Подняли все, кроме стоявшей позади него Нади. У Сережки дух захватило. Он порывисто бросился обнимать сразу всех, столкнул кого-то лбами, засмущался, отступил и несколько секунд глядел на отряд счастливейшими глазами.
Представляю, какие это были глаза!.. Искренний жар большого чувства даже камни оживляет, в сказках. Наверное, с таким чувством мой отец, большевик, матрос революционного флота, уводил за собой в бой людей, еще накануне не понимавших, что такое Советская власть. И, наверное, с таким же чувством мчались в прорыв легендарные танковые бригады уральцев-добровольцев в дни Отечественной войны... Да простят меня те, кто посчитает мое сравнение натяжкой! Кто видел в Брянских лесах наших партизан — от четырнадцатилетних до семидесятилетних, — тот поймет.

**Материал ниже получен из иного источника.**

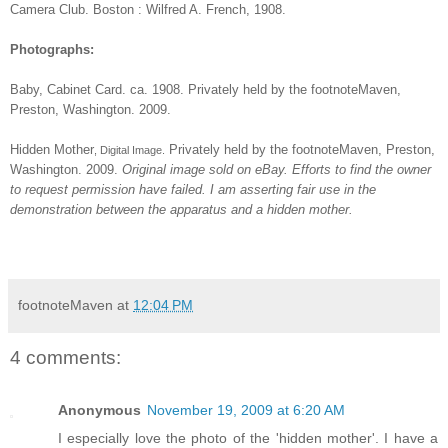
Camera Club. Boston : Wilfred A. French, 1908.
Photographs:
Baby
, Cabinet Card. ca. 1908. Privately held by the footnoteMaven,
Preston, Washington. 2009.
Hidden Mother
Privately held by the footnoteMaven, Preston,
, Digital Image.
Washington. 2009.
Original image sold on eBay. Efforts to find the owner
to request permission have failed. I am asserting fair use in the
demonstration between the apparatus and a hidden mother.
footnoteMaven
at
12:04 PM
4 comments:
Anonymous
November 19, 2009 at 6:20 AM
I especially love the photo of the 'hidden mother'. I have a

И ничего удивительного, что усталые, полуголодные ребята согласились пойти еще по два километра азимутальным веером дальше. Один лишь Коля добродушно буркнул:
— Живот усох.
— Ничего! Легче ходить! — ответил Сережка. — Пока еще солнце, пока еще светло, надо облазить вокруг как можно больше.
Он распределил всех, кроме Нади, по направлениям и пошел сам, не обращая на нее никакого внимания. Надя растерялась. Догнала его, схватила за рукав:
— А я?.. Сережка!..
— Ты можешь доложить Алексею Михайловичу, что из нашего отряда ты будешь исключена. А сейчас пока пусть он даст тебе работу. Да попроси полегче...

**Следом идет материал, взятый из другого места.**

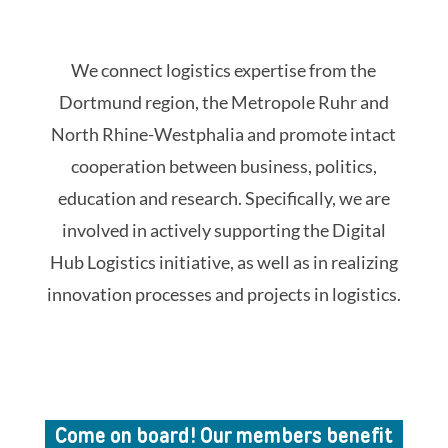
We connect logistics expertise from the
Dortmund region, the Metropole Ruhr and
North Rhine-Westphalia and promote intact
cooperation between business, politics,
education and research. Specifically, we are
involved in actively supporting the Digital
Hub Logistics initiative, as well as in realizing
innovation processes and projects in logistics.
Come on board! Our members benefit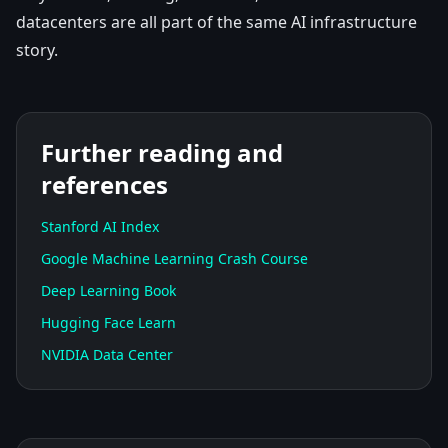
datacenters are all part of the same AI infrastructure
story.
Further reading and
references
Stanford AI Index
Google Machine Learning Crash Course
Deep Learning Book
Hugging Face Learn
NVIDIA Data Center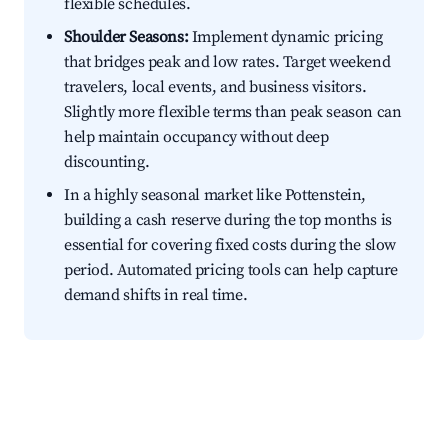
flexible schedules.
Shoulder Seasons:
Implement dynamic pricing
that bridges peak and low rates. Target weekend
travelers, local events, and business visitors.
Slightly more flexible terms than peak season can
help maintain occupancy without deep
discounting.
In a highly seasonal market like Pottenstein,
building a cash reserve during the top months is
essential for covering fixed costs during the slow
period. Automated pricing tools can help capture
demand shifts in real time.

— Сережка! Ты с ума сошел!.. — Надя крепче уцепилась за него. — Я без тебя — никуда. Ты же меня уговорил в этот поход... в эту белую тайгу... Я лучше бы съездила в отпуск к маме... А теперь ты... Ты обиделся?.. Ну, пусть шесть! Шесть!.. Ты слышишь, я согласна... Сережа!..
Все это было сказано по-девичьему торопливо, единым духом и с той непосредственной доверчивостью, с какою обращаются к близким, надежным друзьям. Сережка повернулся к ней. Посмотрел долгим-долгим взглядом. Надя стояла, маленькая, тоненькая, нахохлившись, опустив ресницы. А голова, остриженная под мальчишку, клонилась и клонилась — вот-вот склонится Сережке на грудь.
— Ты побудь здесь. Отдохни. Ты очень устала, — тихо проговорил он. — Мы — скоро...
— Нет. Я с тобой!
Они пошли вместе. И ходили дольше всех. И — никаких отзвуков недавней словесной перепалки. Сережка снова стал задирист, с озорством подтрунивал над Надей. А она беспечно отшучивалась.